_EXERCISE TEXT_
Purpose of this Blog

This website started as an outlet for students in Adriel M. Trott's Public Philosophy Senior Capstone course. It is now a website for sharing information about Wabash philosophy, studying philosophy in general and as an outlet for the Philosophy Club to engage.

Friday, January 31, 2014

Philosophy and the Habits of Conversation


I've been thinking lately about why it is difficult for people to confront and reconsider their views about the world.  Plato depicts a Socrates who confronted this problem when he encountered sophists who were less intent on exploring together with Socrates what the truth might be and more intent on using logic and rhetoric to support positions they already held.  The difference seems to be between elenchus, where we let the logos have an effect on how we think, and eristic, where we defend what we already think for the sake of winning.  Again and again, Plato shows us a Socrates who leads his interlocutor to the brink of an insight that the interlocutor's position cannot be defended, and again and again, the interlocutor walks away continuing down the same road he had begun when he started the conversation with Socrates.  The problem of using our reason to support positions we already hold rather than following the logos to see what position or insight it will lead us to remains at work in American politics, where most Americans watch news sources they already agree with.  Perhaps some have done the careful work of thinking about why they agree with those sources and are now moving from that position, but the numbers make us wonder whether people are only looking for ways to support the views they already hold rather than to examine them. Plato has Socrates raise this question in the Republic, where Socrates and Adiemantus look at the philosophical nature that is corrupted and is used for the advantage of others.  Such a character ceases to strive after knowing what is true and good and only uses her techniques as tools to support the views of those by whom she is employed.  

What then would it take to develop a character that was willing to think differently, to encounter ideas in a way that allows them to change our minds under real consideration rather than with a predisposition to reject certain positions and accept only those we already agree with?  Aristotle might be a helpful guide here because Aristotle thinks of character in two important ways that bear on this conversation: as cultivated through habit and as affected by emotion.  One thing that seems to keep us from having genuine conversation, where that means a willingness to reconsider our own position, is the emotional response that makes us defensive when we encounter a position that we have been cultivated to reject.  For Aristotle, what we habituate when we habituate ourselves to live virtuously is our affective life, the way that we feel.  So if we can habituate ourselves to empathize with other positions, to stand in someone else's position, to suppose that there might be real reasons and forceful ideas behind another person's perspective, we might possibly become interlocutors who don't just use the logos as a weapon to justify ourselves and thus keep it from ever really considering our commitments, as Nicias does in the Laches.  Of course, this is not easy because it means that we have to let go of being right - another Socratic commitment - and we have to practice having conversation differently than we have up to this point been habituated talk to one another.  But what might come from this change would be the possibility of real conversation with people we disagree with over issues that matter.   Be careful.  You might have to change.

_TASK TO CARRY OUT_
Translate this sentence from the blog post on philosophy and conversation into Spanish: "For Aristotle, what we habituate when we habituate ourselves to live virtuously is our affective life, the way that we feel."

_RECORDED DATA_
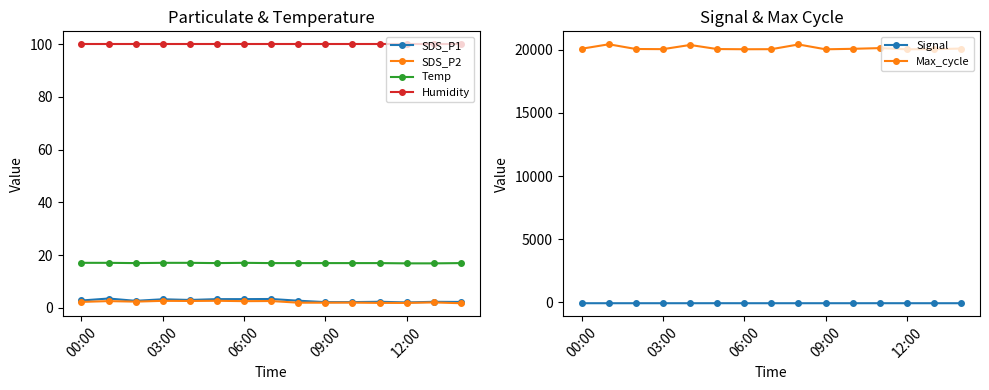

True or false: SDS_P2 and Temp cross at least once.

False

_OUTPUT_
Para Aristóteles, lo que habituamos cuando nos habituamos a vivir virtuosamente es nuestra vida afectiva, la manera en que sentimos.